• **Problem requirements**
From the records that follow, copy every line in which "nabídky" appears.

=== Section Start ===

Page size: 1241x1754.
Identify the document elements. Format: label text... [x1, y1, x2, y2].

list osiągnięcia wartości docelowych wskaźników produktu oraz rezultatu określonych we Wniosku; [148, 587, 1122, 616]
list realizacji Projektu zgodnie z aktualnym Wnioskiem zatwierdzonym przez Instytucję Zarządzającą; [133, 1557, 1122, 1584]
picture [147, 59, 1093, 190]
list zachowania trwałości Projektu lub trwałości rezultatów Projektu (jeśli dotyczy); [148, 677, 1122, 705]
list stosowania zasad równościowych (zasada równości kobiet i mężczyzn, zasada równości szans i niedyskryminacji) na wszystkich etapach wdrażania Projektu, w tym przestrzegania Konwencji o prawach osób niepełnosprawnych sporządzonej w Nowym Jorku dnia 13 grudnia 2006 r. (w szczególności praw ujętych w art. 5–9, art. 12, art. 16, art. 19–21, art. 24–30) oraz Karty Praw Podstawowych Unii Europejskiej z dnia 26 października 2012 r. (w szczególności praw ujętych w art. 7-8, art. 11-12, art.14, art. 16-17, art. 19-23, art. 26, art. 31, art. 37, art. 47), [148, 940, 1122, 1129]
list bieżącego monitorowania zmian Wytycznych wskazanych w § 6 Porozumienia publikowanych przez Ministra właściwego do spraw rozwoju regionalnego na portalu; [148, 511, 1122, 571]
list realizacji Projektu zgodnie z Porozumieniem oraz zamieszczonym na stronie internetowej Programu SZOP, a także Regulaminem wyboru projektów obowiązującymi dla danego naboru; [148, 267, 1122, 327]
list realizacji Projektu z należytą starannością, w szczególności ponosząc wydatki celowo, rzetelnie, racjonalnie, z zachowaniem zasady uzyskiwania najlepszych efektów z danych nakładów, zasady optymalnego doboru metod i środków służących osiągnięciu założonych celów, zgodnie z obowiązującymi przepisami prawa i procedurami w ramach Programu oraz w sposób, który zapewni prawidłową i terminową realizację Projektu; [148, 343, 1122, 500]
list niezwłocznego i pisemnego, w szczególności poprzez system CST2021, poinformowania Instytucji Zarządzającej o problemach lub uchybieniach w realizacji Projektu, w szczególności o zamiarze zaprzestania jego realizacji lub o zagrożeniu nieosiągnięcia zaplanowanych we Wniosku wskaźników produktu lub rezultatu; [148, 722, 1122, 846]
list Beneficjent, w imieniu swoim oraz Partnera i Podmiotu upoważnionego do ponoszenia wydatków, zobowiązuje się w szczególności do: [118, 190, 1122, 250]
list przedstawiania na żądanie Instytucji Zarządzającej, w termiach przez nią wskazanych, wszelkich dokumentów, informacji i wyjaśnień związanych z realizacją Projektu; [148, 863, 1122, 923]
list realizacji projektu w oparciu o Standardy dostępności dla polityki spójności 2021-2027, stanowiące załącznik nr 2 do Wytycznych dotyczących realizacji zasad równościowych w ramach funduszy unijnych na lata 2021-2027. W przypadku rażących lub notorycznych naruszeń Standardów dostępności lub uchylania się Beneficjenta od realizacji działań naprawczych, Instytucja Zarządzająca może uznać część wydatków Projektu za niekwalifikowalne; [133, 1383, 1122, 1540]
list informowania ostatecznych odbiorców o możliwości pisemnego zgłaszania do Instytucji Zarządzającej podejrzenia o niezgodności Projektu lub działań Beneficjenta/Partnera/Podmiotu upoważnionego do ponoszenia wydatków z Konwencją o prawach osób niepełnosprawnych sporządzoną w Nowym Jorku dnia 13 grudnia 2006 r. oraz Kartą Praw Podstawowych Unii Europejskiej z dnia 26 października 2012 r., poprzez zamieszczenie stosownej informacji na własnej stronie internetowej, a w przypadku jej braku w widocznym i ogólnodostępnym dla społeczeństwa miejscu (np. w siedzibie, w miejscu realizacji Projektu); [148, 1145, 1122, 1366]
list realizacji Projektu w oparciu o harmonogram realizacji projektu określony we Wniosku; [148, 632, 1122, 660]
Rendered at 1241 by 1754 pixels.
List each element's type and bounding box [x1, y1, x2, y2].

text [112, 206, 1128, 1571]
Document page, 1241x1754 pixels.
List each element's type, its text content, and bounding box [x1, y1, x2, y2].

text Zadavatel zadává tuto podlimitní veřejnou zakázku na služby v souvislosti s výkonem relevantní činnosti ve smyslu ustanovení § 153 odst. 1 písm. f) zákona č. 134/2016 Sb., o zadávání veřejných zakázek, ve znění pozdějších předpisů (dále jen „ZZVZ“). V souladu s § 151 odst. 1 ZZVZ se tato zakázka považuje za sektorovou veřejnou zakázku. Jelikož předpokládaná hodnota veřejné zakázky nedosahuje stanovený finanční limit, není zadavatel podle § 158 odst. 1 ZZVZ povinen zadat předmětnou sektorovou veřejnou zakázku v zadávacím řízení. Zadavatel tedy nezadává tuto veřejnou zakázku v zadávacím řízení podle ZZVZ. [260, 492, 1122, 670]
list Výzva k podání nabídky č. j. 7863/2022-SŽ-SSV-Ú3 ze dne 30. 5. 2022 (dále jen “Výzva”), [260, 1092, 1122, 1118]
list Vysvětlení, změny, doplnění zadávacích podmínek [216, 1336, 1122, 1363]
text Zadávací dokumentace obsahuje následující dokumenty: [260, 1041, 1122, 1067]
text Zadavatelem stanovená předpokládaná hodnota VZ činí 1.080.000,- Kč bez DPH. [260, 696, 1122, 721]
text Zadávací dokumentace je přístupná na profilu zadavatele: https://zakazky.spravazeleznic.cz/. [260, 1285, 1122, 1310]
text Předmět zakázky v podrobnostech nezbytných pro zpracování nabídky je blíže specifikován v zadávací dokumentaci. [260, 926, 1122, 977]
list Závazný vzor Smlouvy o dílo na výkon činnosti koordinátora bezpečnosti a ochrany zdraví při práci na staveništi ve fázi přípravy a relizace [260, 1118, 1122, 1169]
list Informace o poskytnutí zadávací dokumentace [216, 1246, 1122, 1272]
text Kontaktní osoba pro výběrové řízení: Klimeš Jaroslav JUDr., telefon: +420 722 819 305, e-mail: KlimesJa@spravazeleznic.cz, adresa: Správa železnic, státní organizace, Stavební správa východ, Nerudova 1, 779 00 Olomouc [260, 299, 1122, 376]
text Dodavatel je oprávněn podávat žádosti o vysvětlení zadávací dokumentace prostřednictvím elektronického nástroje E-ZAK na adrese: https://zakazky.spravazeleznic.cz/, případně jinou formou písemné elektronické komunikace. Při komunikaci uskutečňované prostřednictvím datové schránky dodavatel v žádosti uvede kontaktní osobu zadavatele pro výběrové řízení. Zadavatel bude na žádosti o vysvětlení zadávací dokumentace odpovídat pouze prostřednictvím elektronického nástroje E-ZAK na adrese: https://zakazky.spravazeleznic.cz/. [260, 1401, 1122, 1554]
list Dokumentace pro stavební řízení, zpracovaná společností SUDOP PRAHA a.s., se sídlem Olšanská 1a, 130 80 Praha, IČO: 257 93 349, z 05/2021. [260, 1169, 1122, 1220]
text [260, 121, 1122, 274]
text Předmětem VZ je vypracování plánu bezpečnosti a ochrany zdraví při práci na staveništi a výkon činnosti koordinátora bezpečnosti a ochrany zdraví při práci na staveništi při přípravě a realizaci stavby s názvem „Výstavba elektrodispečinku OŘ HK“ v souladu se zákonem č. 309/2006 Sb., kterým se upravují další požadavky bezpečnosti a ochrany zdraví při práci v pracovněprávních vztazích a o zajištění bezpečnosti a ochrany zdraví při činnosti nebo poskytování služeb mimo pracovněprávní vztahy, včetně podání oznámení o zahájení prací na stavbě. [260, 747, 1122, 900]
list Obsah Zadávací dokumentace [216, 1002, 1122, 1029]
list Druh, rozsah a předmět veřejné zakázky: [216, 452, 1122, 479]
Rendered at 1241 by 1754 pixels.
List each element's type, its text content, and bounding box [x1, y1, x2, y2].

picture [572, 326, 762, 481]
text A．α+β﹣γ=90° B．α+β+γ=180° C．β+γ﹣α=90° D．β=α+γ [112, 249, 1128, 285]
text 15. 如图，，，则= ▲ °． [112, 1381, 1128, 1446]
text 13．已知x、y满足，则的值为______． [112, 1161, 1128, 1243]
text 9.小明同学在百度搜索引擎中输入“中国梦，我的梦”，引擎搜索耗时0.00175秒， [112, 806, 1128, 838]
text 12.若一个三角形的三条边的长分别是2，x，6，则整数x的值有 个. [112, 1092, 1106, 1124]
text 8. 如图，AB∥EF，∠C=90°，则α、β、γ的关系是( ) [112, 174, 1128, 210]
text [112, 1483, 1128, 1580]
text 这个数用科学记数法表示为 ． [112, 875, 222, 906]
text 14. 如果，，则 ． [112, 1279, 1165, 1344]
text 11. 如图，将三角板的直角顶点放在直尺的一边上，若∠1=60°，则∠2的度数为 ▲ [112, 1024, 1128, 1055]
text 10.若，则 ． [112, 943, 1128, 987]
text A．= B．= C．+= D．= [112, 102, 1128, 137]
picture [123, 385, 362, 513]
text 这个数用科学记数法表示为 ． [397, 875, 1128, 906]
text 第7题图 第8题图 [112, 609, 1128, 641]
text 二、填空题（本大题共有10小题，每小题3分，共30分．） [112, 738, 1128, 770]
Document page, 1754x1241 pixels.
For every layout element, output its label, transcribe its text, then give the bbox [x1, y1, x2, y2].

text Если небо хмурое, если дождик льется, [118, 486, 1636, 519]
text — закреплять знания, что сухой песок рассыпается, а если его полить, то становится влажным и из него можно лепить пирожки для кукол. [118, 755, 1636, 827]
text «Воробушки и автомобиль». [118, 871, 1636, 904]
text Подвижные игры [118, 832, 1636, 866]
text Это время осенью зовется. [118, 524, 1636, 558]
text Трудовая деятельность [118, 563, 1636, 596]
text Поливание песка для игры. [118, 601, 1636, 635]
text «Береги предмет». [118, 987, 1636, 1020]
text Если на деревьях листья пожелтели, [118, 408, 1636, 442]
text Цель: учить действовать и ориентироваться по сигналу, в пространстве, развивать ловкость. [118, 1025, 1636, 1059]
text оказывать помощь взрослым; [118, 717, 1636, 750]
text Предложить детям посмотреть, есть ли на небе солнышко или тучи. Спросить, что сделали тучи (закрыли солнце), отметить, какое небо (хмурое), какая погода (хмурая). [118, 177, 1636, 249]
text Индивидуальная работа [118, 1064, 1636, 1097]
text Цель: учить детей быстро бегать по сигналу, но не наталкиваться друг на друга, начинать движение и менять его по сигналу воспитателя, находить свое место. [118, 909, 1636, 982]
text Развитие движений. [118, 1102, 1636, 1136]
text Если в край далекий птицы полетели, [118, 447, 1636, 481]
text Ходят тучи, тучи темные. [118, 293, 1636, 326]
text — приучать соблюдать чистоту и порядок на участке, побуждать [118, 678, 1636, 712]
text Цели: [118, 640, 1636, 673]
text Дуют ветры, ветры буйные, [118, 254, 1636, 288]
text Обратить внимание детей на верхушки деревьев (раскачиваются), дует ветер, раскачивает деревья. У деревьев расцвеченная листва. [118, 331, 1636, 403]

=== Section End ===

• **Final answer**
list Výzva k podání nabídky č. j. 7863/2022-SŽ-SSV-Ú3 ze dne 30. 5. 2022 (dále jen “Výzva”), [260, 1092, 1122, 1118]
text Předmět zakázky v podrobnostech nezbytných pro zpracování nabídky je blíže specifikován v zadávací dokumentaci. [260, 926, 1122, 977]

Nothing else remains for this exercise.